### WHAT YOU HAVE TO DO
Once the pictures are set aside, print the records that follow exactly as written.
#### RECORDS TO USE
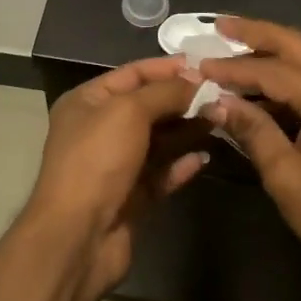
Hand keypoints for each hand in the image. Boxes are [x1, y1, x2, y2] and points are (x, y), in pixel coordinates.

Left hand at [25, 57, 211, 298]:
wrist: (78, 235)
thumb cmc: (97, 160)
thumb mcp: (129, 111)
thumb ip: (164, 92)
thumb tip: (196, 79)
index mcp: (88, 102)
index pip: (132, 74)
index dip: (167, 68)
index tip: (205, 65)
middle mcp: (99, 129)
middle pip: (148, 107)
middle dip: (182, 100)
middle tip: (221, 95)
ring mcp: (115, 165)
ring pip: (158, 140)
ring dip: (187, 130)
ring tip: (221, 120)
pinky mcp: (131, 197)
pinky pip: (161, 173)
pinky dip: (181, 164)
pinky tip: (204, 158)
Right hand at [194, 18, 300, 285]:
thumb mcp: (286, 176)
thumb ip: (252, 130)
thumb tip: (215, 101)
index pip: (274, 71)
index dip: (232, 68)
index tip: (197, 64)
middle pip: (297, 44)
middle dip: (255, 33)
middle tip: (218, 25)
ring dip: (272, 51)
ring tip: (232, 47)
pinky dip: (289, 74)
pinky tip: (262, 82)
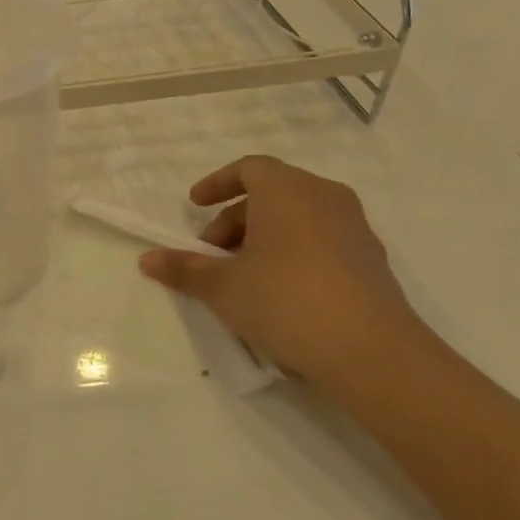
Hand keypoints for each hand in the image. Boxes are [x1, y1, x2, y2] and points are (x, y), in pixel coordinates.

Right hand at [137, 155, 423, 388]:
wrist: (371, 352)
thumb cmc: (285, 301)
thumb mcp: (223, 287)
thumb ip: (184, 268)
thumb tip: (147, 260)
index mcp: (288, 191)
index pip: (249, 168)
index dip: (217, 183)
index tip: (195, 206)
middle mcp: (325, 198)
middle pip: (272, 193)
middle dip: (235, 219)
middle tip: (213, 254)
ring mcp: (355, 228)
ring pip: (298, 218)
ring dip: (264, 237)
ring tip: (244, 275)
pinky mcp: (372, 260)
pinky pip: (321, 240)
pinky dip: (294, 252)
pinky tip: (281, 292)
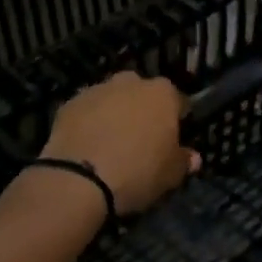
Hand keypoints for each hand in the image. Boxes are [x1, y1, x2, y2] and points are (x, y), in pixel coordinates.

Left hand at [41, 72, 199, 213]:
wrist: (79, 178)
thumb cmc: (137, 172)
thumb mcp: (171, 175)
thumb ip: (183, 161)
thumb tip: (192, 157)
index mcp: (162, 94)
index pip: (177, 101)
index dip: (177, 121)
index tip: (173, 140)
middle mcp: (130, 83)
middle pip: (142, 94)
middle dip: (143, 112)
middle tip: (141, 141)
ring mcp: (97, 90)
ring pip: (112, 100)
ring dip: (114, 115)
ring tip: (110, 145)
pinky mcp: (69, 104)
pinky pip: (86, 112)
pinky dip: (89, 124)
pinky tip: (87, 148)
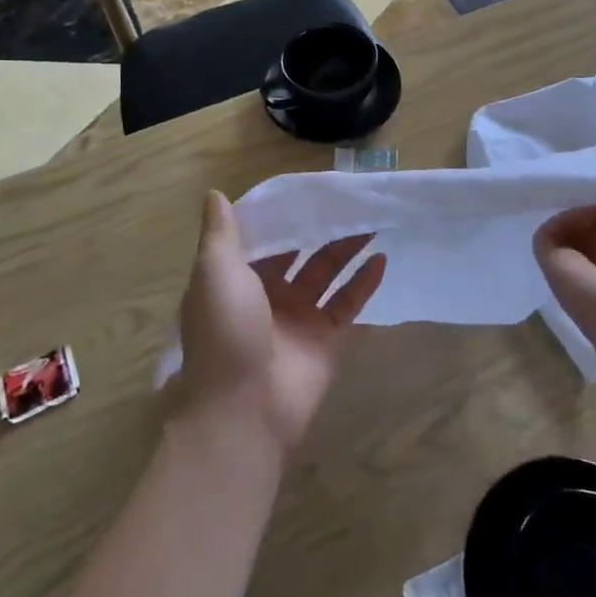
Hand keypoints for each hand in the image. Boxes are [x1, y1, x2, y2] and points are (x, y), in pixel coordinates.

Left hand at [178, 190, 387, 455]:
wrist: (245, 408)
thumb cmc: (226, 330)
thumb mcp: (214, 272)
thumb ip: (220, 233)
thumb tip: (215, 194)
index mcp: (236, 278)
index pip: (262, 238)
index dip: (282, 214)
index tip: (305, 188)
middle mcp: (267, 294)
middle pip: (299, 252)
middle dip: (319, 229)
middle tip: (347, 199)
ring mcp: (299, 317)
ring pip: (327, 273)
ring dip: (347, 248)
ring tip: (372, 219)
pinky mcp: (326, 337)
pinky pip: (348, 303)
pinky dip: (364, 282)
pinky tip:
########
### SOLUTION TO THIS PROBLEM
Hand keypoints for each hand in the image. Boxes are [x1, y1, x2, y2] and points are (x, y), in pixel coordinates.

Left hand at [25, 57, 211, 298]:
wrist: (78, 235)
thumb cmc: (97, 160)
thumb mcp: (129, 111)
thumb ip: (164, 92)
thumb tip: (196, 79)
index mcp: (88, 102)
index pip: (132, 74)
index dip: (167, 68)
index tip: (205, 65)
middle mcp: (99, 129)
middle pip: (148, 107)
middle dip: (182, 100)
middle tip: (221, 95)
ring mcp: (115, 165)
ring pip: (158, 140)
ring dip: (187, 130)
ring tip: (221, 120)
pinky mcp: (131, 197)
pinky pip: (161, 173)
pinky dip: (181, 164)
pinky tip: (204, 158)
Right hand at [194, 18, 300, 285]:
thumb mcp: (286, 176)
thumb ip: (252, 130)
thumb tip: (215, 101)
index pip: (274, 71)
index dip: (232, 68)
index tip: (197, 64)
middle pip: (297, 44)
middle dip: (255, 33)
middle tip: (218, 25)
ring dip: (272, 51)
ring tip: (232, 47)
pinky dip: (289, 74)
pinky tip: (262, 82)
Hand keypoints for each hand in the image. Boxes are [x1, y1, x2, y2] and points are (x, y), in pixel coordinates.

Right hand at [137, 155, 423, 388]:
wrist: (371, 352)
thumb cmc: (285, 301)
thumb mcp: (223, 287)
thumb ip: (184, 268)
thumb tip: (147, 260)
index mcp: (288, 191)
index pip: (249, 168)
index dip: (217, 183)
index tip: (195, 206)
middle mcp: (325, 198)
middle pip: (272, 193)
middle dip: (235, 219)
middle tip: (213, 254)
ring mcp: (355, 228)
ring pip: (298, 218)
ring dip: (264, 237)
ring tip: (244, 275)
pinky mcp: (372, 260)
pinky pip: (321, 240)
pinky dip: (294, 252)
pinky tip: (281, 292)
Hand keypoints for each hand in the image. Boxes are [x1, y1, x2, y2] and points are (x, y), in pixel coordinates.

Left hand at [41, 72, 199, 213]:
wrist: (79, 178)
thumb cmc: (137, 172)
thumb mcp: (171, 175)
thumb ip: (183, 161)
thumb tip: (192, 157)
index mcp: (162, 94)
index pip: (177, 101)
index dip: (177, 121)
index tip: (173, 140)
middle mcp: (130, 83)
middle pip: (142, 94)
middle dip: (143, 112)
middle tip: (141, 141)
ring mcp: (97, 90)
ring pip: (112, 100)
ring dip: (114, 115)
ring tip: (110, 145)
pinky mcp: (69, 104)
pinky pip: (86, 112)
pinky dip: (89, 124)
pinky tip: (87, 148)
Hand keypoints for each hand in the image. Boxes are [x1, y1, x2, y2] and points are (x, y), in pixel coordinates.

Left hand at [178, 190, 387, 455]:
wrist: (245, 408)
thumb cmc: (226, 330)
thumb mcp: (214, 272)
thumb ip: (220, 233)
thumb tip: (215, 194)
index mcp: (236, 278)
index pip: (262, 238)
index dip: (282, 214)
index tip: (305, 188)
middle mcp: (267, 294)
middle pip: (299, 252)
middle dip: (319, 229)
middle tip: (347, 199)
ring mcp: (299, 317)
ring pip: (327, 273)
ring dip: (347, 248)
ring tip: (372, 219)
pinky mcp: (326, 337)
pinky pip: (348, 303)
pinky dip: (364, 282)
pinky tip:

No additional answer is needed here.